_TASK GOAL_
Filter the records down to the lines that hold the word "async", and copy each of those lines.
(INPUT begins)
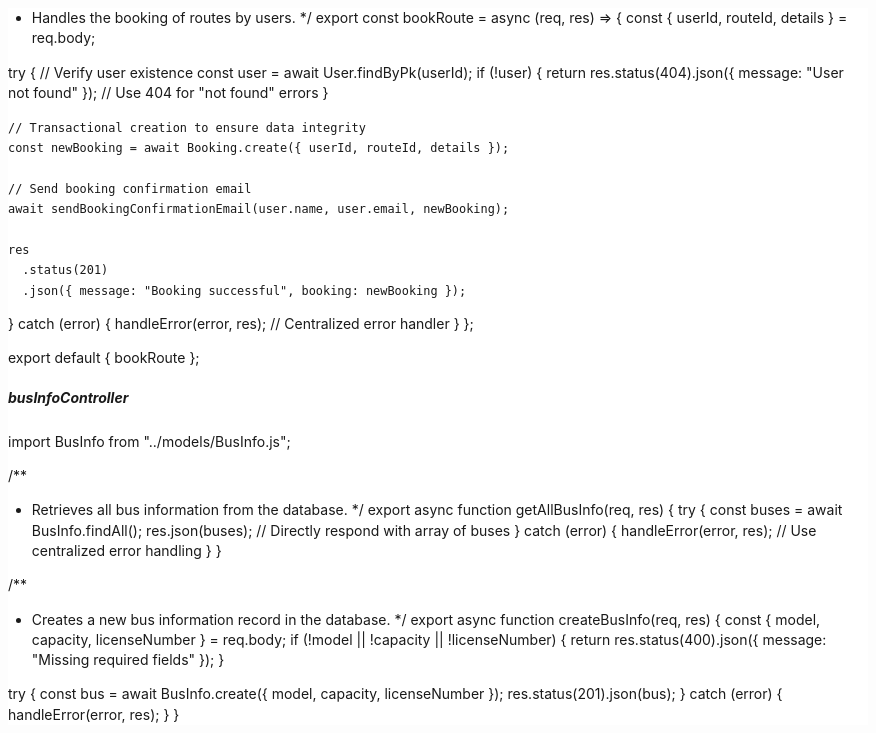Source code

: - Handles the booking of routes by users.
  \*/
  export const bookRoute = async (req, res) => {
  const { userId, routeId, details } = req.body;

try {
// Verify user existence
const user = await User.findByPk(userId);
if (!user) {
return res.status(404).json({ message: "User not found" }); // Use 404 for "not found" errors
}

    // Transactional creation to ensure data integrity
    const newBooking = await Booking.create({ userId, routeId, details });

    // Send booking confirmation email
    await sendBookingConfirmationEmail(user.name, user.email, newBooking);

    res
      .status(201)
      .json({ message: "Booking successful", booking: newBooking });

} catch (error) {
handleError(error, res); // Centralized error handler
}
};

export default { bookRoute };

##### busInfoController

import BusInfo from "../models/BusInfo.js";

/\*\*

- Retrieves all bus information from the database.
  \*/
  export async function getAllBusInfo(req, res) {
  try {
  const buses = await BusInfo.findAll();
  res.json(buses); // Directly respond with array of buses
  } catch (error) {
  handleError(error, res); // Use centralized error handling
  }
  }

/\*\*

- Creates a new bus information record in the database.
  \*/
  export async function createBusInfo(req, res) {
  const { model, capacity, licenseNumber } = req.body;
  if (!model || !capacity || !licenseNumber) {
  return res.status(400).json({ message: "Missing required fields" });
  }

try {
const bus = await BusInfo.create({ model, capacity, licenseNumber });
res.status(201).json(bus);
} catch (error) {
handleError(error, res);
}
}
(INPUT ends)
_EXERCISE OUTPUT_
  export const bookRoute = async (req, res) => {
  export async function getAllBusInfo(req, res) {
  export async function createBusInfo(req, res) {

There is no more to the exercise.